The reservations are honest. The wall-of-sound passages on the heaviest tracks (“Pride Far Gone,” parts of “Shadowhaunt”) accumulate frequency stacking that limits string definition; the brass instruments sometimes sit slightly isolated from the rest of the arrangement rather than embedded; the mastering pushes loudness on the heavier cuts at the expense of dynamic range. None of these are project-killers for the solo-project register the band is working in. What works is the conceptual commitment: Tamás has decided that brass instruments belong in his doom project, and the album follows that decision through across nine tracks rather than treating it as a one-off flourish.
Nine tracks across fifty-five minutes and forty-three seconds, composed/recorded/instruments/mixed/mastered/artwork all by Tamás Géza Albert. Mix philosophy is deliberately lo-fi-leaning, mid-focused, with the brass and synth carrying the album’s atmospheric spatial argument and the guitars-and-bass functioning as dense textural foundation.
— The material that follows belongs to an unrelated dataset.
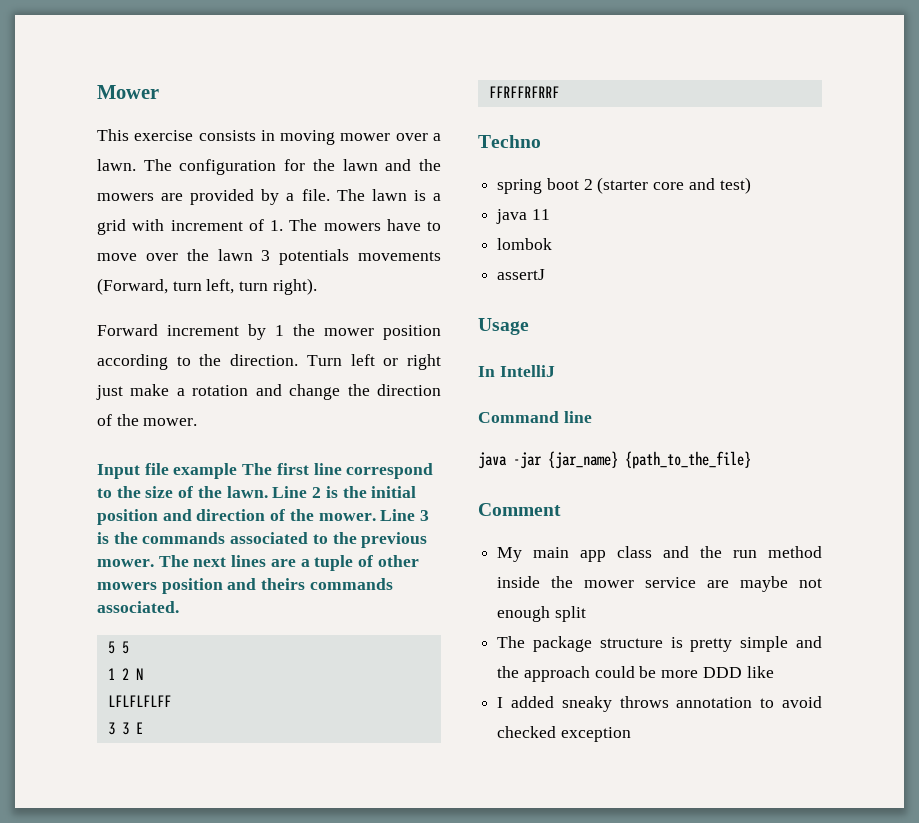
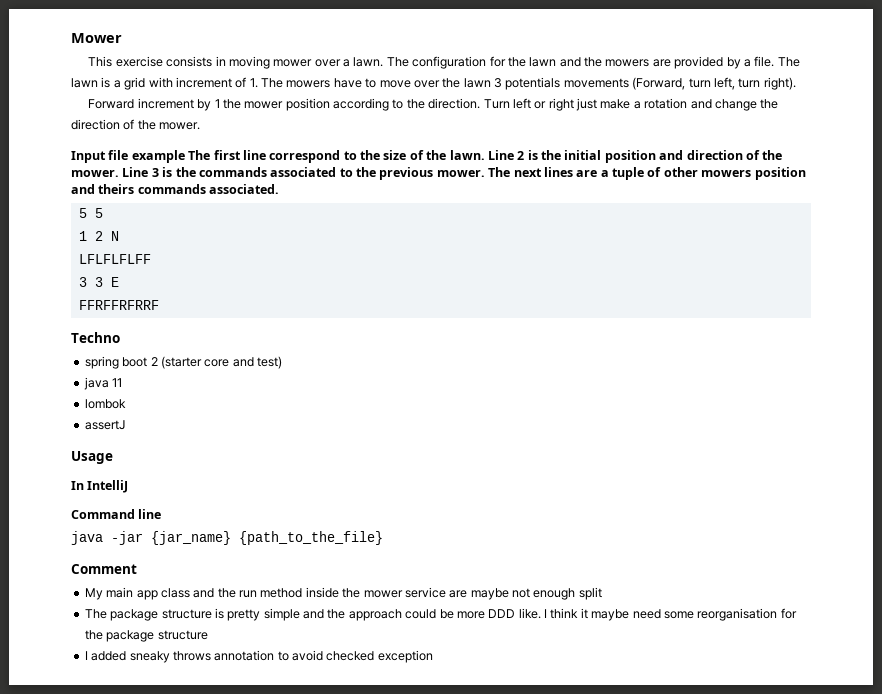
[746,666,774,678] like -> [518,608,797,621] [84,630,208,642] like. I think it maybe need some reorganisation for the package structure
Drum sound varies between live-room ambience (the atmospheric tracks) and dry-and-clicky processing (the heavier cuts); kick attack is consistent across the album, snare body more variable. Vocals (clean and harsh, with the harsh passages buried deeper in the mix as textural element) move between intelligible-forward placement and reverb-treated atmospheric placement. The brass instruments (trumpet, trombone) sit clean in the upper-mid spectrum and are the album’s most distinctive textural element; the synth-pad textures carry the atmospheric build-ups. Mastering loudness is brick-walled on the heaviest passages, with proper dynamic range preserved on the atmospheric breaks. Frequency stacking in the low-mids around 200-500 Hz is the standing production trade-off across the runtime.
Standout tracks: At The Gates Of Avalon for the album’s most successfully dynamic piece, where the brass-versus-heavy contrast lands cleanest. Slumber In The Darkness for the closer that uses electronic ambient passages as the album’s exit. The Blessing Of Downfall as title track for the setting-of-terms opener with brass and synthesizer running through.
Worth your time if you appreciate Hungarian one-man atmospheric doom that takes a specific lineage reference (Pan Thy Monium’s brass-in-extreme-metal vocabulary) and commits to it across a full album. The production is where the project’s solo-context shows; the conceptual ambition is where it earns the recommendation.